Hi, Phil! I relate to your determination to interpret what your body is saying. I get frustrated when doctors run tests, tell you they are inconclusive then tell you to come back in 3-6 months! It sounds like you have a wonderful support system-one that believes you are feeling what you say instead if coming up with "you need to exercise more" as a solution-this is denial! I asked my Neuro the other day about right arm tremor when I yawn. He said it wasn't normal but said to "keep an eye on it." I just had a brain MRI, Carotid Doppler, and EEG in his office. All were "normal" but the EEG showed "slowing." He said it was common enough for a 55 year old. Problem is, I have so many medical issues my husband wants to trade me in! I have Secondary Adrenal Insufficiency dx'd about 1 1/2 years ago-so Prednisone for the rest of my life. This one I diagnosed myself and demanded an ACTH Stimulation test which confirmed it. Hypothyroidism for over 35 years. Pulmonary Sarcoidosis found about 5 yrs ago. Osteoarthritis all joints-already had right hip replaced-left and bi-knees are shot as well. I have had 2 rhizotomies in lower spine this year. Glaucoma. Cataracts. Bone Density scan recently revealed Osteopenia because the Prednisone is sucking the life out of my bones. Just had a Colonoscopy and EGD-4 polyps in stomach and 2 in colon w/abnormal small bowel biopsy gave him reason to send me labs to r/o or confirm Celiac Disease. Plus I've had IBD and reflux for many years. I take Prilosec 2x daily. My cabinet looks like a pharmacy it's actually embarrassing. My 93 yr old mother-in-law only has to take vitamins. If my body doesn't shut down, I will probably end up with chemical poisoning! Doctors think you are non-compliant if you don't take the meds they prescribe. I have every kind of specialist there is and now they want me to go to a Cardiologist. I have high BP and Vasovagal near syncope-prob cuz of the meds(or stress). I was let go from my last job because I have too many doctors appointments. I feel so alone in this with a family that thinks I am a hypochondriac and if I just took my aching body for a walk every night I could dump my pills and be cured. I am going to read more on PD even though I am scared that I may see myself there. Thank-you for your story! We are our own best advocate! My absolute best to you and thanks for listening!
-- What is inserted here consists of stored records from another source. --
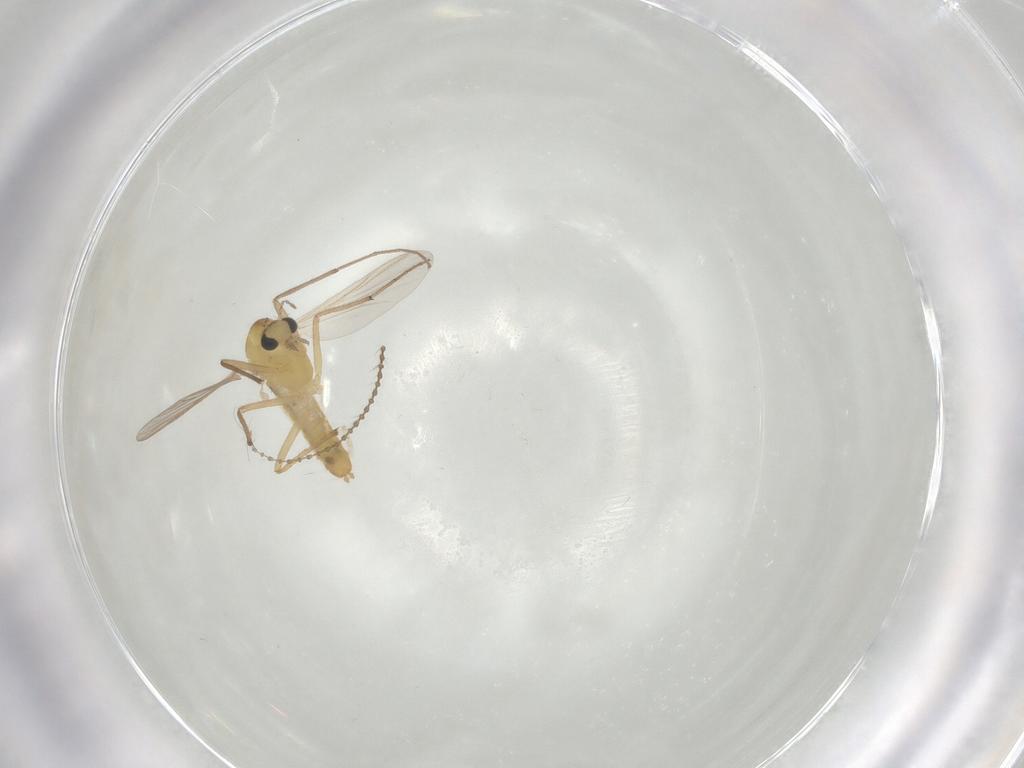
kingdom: Animalia
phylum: Arthropoda
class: Insecta
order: Diptera
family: Chironomidae
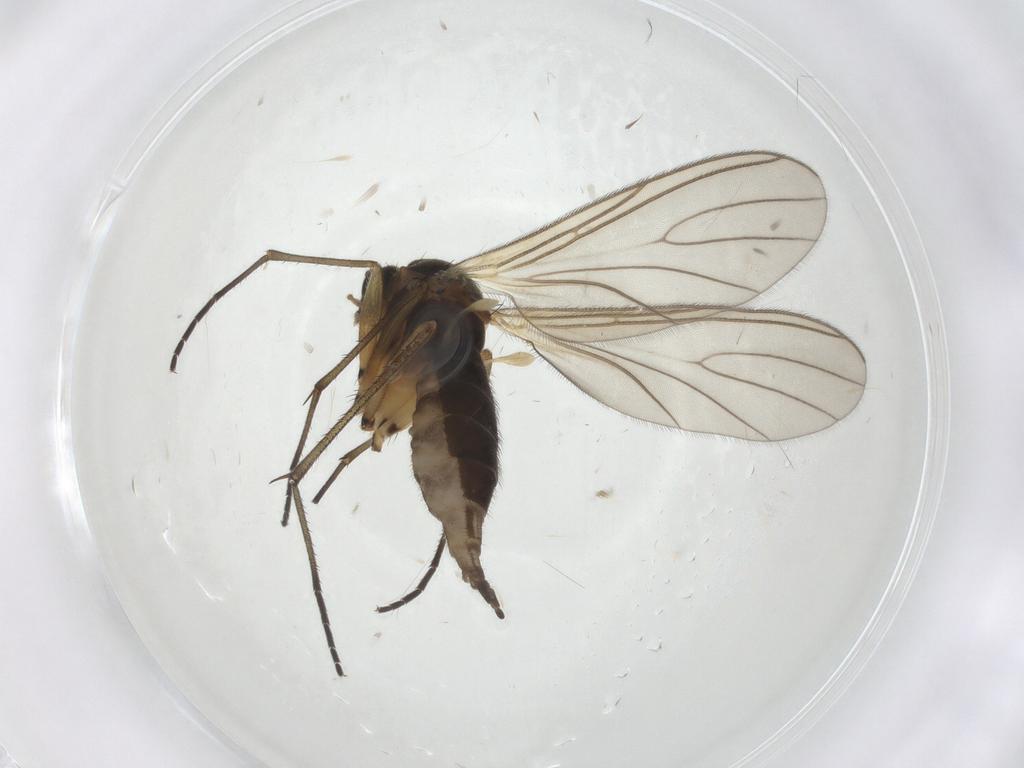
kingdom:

Shawn Sobaszko, May 18, 2013


I was just recently diagnosed a week ago at 51 years old and put on carb/levo reluctantly. Your story reminded me so much of my own. From the lack of left arm swing, to the slight tremors and clumsy gait. I was wondering what treatment plan you were on and how it was working for you. The carb/levo is a lot to handle and I also just recently lost my job due to appointments and not being able to keep up through my computer skills. Thank you so much for your story. God Bless

ave maria, May 31, 2013


I salute your confidence to face such disorder.